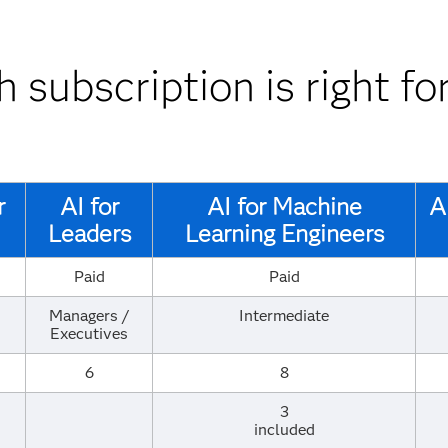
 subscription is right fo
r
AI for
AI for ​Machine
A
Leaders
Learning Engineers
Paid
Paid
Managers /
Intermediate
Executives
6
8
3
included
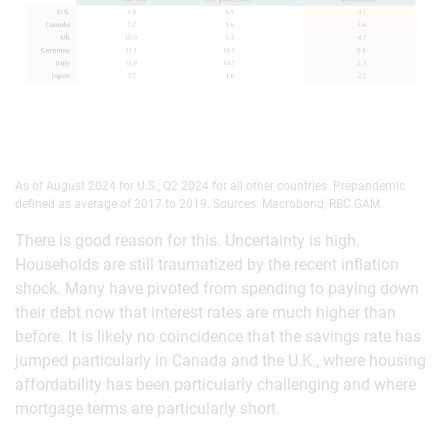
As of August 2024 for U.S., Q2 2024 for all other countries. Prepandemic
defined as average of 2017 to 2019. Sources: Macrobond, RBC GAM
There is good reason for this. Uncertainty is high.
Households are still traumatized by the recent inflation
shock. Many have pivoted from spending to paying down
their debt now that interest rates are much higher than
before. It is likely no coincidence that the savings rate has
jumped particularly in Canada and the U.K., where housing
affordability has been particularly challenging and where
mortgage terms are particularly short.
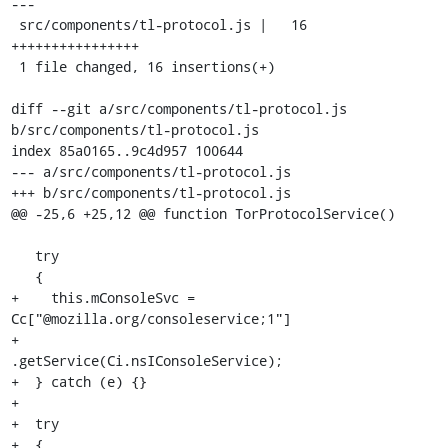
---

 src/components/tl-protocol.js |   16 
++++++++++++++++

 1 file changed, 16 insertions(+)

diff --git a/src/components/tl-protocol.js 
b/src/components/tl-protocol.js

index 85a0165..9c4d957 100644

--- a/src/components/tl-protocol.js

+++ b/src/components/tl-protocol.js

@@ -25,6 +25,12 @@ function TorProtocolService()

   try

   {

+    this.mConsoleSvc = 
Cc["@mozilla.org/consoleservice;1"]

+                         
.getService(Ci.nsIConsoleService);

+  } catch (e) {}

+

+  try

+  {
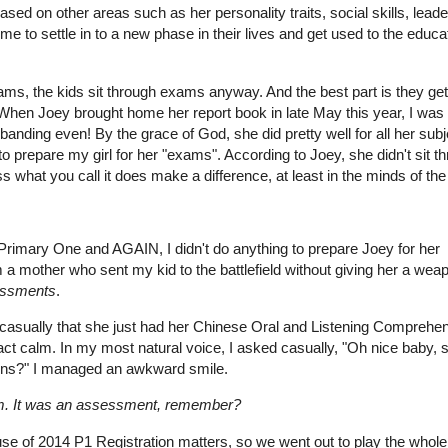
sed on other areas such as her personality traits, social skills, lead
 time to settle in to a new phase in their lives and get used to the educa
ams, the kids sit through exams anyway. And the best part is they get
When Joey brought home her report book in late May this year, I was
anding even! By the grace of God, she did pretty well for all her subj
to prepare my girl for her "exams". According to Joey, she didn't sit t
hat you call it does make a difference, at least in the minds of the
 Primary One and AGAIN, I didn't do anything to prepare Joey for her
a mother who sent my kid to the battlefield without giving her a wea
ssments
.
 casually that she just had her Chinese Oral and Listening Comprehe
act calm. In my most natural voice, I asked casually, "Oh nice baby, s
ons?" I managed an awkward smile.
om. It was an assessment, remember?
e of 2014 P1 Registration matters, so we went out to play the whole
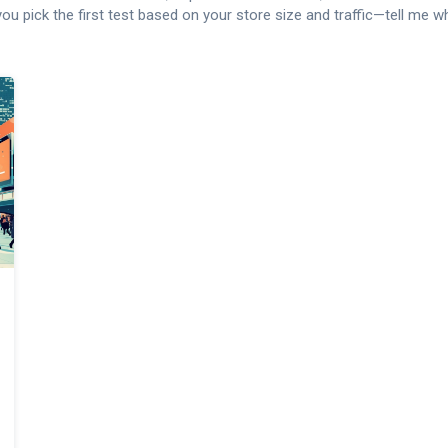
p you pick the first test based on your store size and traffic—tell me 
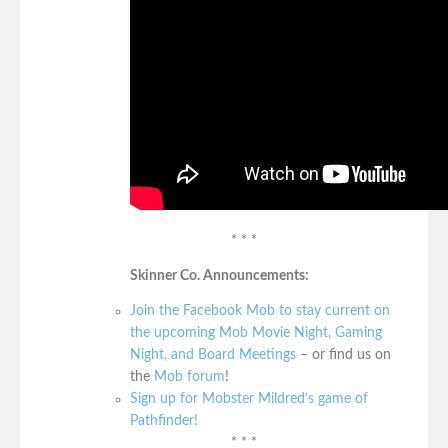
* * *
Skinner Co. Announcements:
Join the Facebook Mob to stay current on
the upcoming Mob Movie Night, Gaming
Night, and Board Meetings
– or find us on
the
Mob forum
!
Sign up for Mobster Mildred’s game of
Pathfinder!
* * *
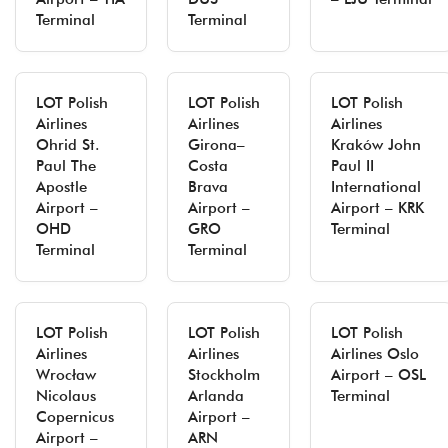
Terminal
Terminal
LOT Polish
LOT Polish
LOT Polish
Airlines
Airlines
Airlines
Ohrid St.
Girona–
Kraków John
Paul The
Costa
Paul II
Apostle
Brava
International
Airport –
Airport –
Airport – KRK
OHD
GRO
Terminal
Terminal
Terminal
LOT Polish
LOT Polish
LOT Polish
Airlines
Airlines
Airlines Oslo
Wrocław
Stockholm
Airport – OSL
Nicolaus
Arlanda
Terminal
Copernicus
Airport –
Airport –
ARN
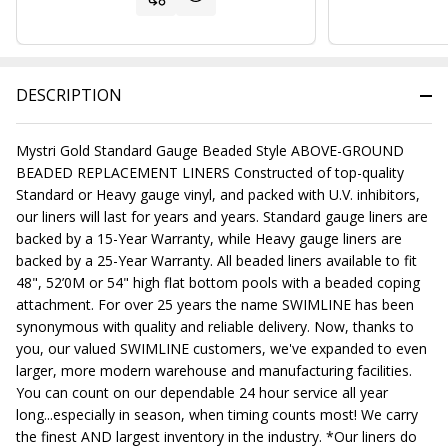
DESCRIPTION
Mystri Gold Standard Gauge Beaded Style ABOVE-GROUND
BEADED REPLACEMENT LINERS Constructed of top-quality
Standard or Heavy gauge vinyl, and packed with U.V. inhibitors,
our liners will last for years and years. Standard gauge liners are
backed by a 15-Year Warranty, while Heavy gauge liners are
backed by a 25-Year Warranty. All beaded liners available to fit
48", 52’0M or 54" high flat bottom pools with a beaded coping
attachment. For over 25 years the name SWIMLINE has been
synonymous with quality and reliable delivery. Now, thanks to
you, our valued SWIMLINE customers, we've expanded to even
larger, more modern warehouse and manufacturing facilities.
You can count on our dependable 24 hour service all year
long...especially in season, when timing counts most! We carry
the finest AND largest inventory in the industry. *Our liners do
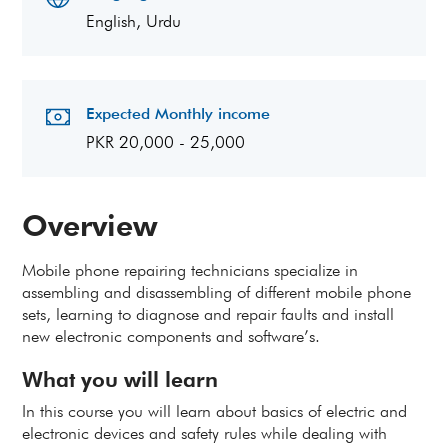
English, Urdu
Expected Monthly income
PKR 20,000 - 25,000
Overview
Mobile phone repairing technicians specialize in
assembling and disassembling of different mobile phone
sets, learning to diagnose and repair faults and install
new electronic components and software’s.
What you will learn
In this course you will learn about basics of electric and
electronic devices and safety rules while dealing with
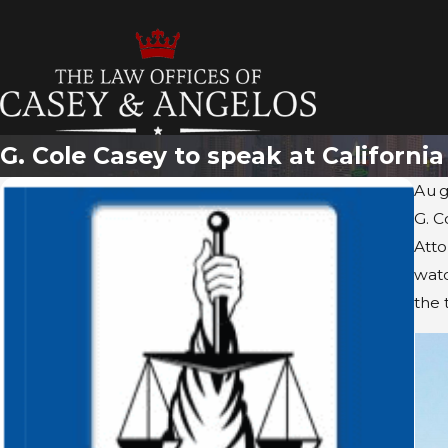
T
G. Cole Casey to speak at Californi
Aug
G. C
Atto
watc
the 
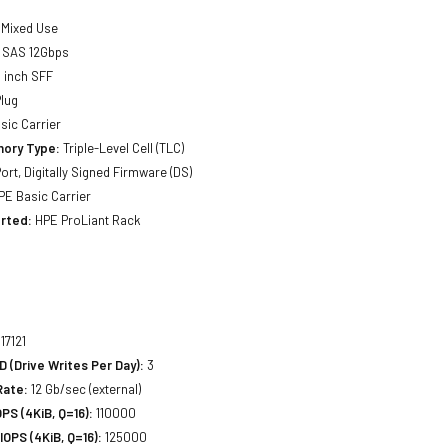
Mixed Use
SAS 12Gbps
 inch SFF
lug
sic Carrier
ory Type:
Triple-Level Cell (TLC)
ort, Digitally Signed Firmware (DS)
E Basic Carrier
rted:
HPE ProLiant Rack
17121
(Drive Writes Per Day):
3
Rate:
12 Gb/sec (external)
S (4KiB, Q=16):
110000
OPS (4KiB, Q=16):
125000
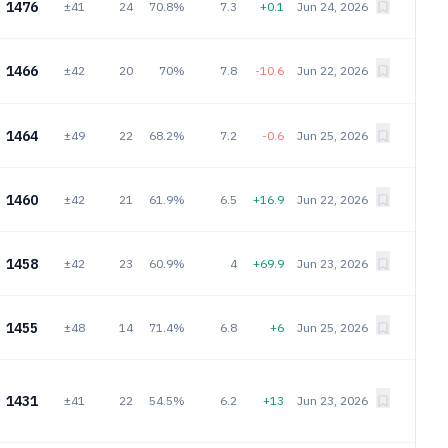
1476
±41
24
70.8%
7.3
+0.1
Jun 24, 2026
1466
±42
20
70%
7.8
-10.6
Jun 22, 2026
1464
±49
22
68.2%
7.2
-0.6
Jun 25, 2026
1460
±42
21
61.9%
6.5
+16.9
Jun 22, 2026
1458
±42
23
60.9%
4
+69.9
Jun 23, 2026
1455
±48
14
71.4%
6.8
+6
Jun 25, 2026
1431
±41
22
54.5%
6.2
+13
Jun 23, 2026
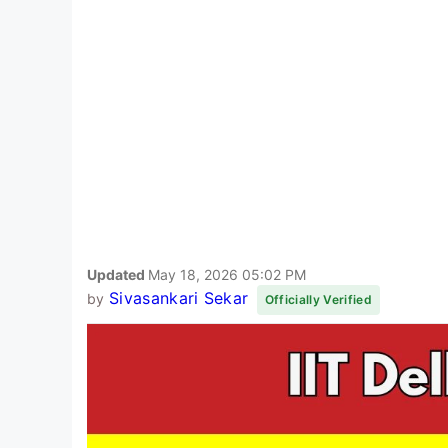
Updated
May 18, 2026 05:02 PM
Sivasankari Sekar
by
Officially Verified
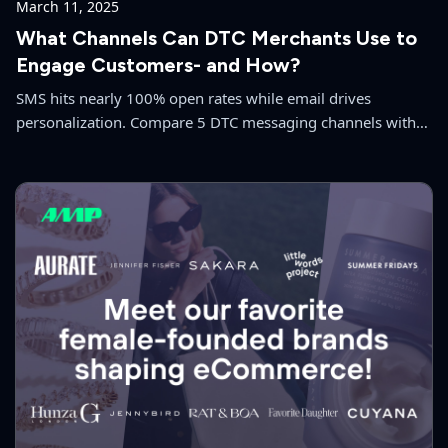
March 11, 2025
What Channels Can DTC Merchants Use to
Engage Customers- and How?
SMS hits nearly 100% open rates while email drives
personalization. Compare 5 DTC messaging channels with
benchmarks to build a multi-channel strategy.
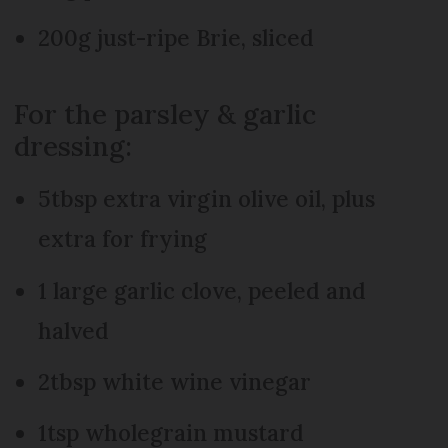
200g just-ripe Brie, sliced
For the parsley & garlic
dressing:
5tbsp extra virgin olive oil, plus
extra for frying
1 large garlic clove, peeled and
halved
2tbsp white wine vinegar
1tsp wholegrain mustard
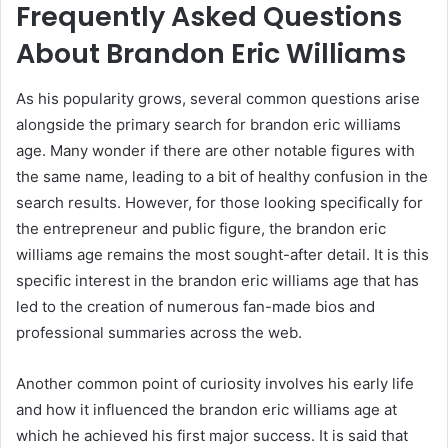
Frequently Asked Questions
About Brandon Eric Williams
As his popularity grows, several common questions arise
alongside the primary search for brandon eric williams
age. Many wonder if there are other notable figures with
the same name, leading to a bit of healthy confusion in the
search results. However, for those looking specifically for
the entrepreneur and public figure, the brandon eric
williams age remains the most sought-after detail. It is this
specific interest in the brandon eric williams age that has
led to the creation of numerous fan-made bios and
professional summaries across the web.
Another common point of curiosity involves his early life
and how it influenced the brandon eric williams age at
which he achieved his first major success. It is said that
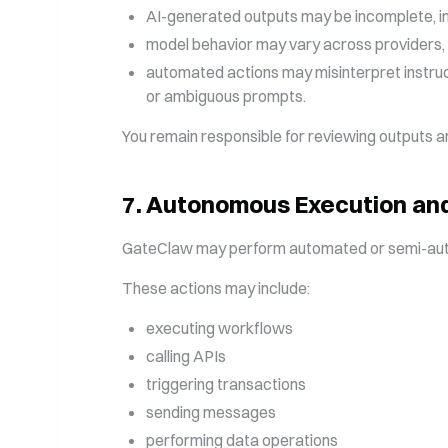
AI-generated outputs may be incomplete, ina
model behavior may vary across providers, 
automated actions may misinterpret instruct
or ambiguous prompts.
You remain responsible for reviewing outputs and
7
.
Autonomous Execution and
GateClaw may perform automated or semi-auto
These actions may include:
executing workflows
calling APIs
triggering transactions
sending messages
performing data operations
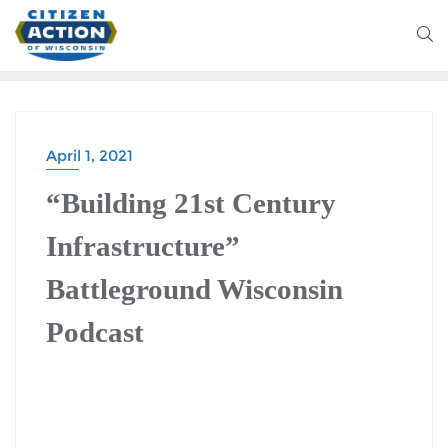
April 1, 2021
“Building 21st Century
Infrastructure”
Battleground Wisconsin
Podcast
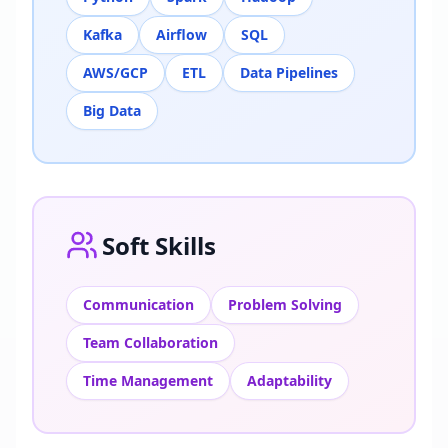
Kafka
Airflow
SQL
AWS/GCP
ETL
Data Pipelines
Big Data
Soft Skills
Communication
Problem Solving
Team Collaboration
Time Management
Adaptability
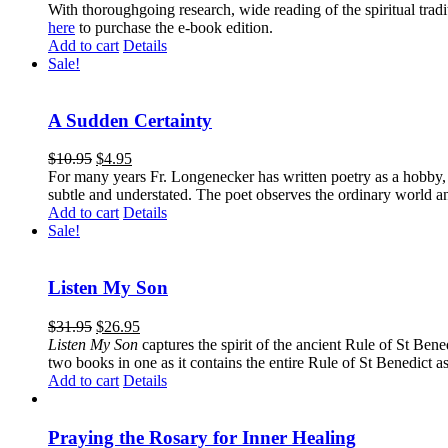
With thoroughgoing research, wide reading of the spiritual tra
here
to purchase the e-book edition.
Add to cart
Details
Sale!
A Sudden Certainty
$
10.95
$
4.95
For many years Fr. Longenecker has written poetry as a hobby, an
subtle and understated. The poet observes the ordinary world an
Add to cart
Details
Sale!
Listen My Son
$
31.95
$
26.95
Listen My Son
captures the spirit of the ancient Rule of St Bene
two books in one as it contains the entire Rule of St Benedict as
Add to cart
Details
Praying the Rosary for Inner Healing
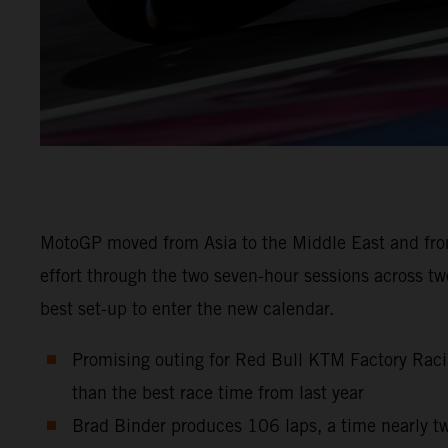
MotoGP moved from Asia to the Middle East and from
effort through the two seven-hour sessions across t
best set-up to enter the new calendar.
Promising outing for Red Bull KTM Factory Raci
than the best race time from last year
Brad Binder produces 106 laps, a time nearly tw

## What you are asked to do
Every line in the records that holds the word "extra" should be copied into the answer.

## Your response
5tbsp extra virgin olive oil, plus
extra for frying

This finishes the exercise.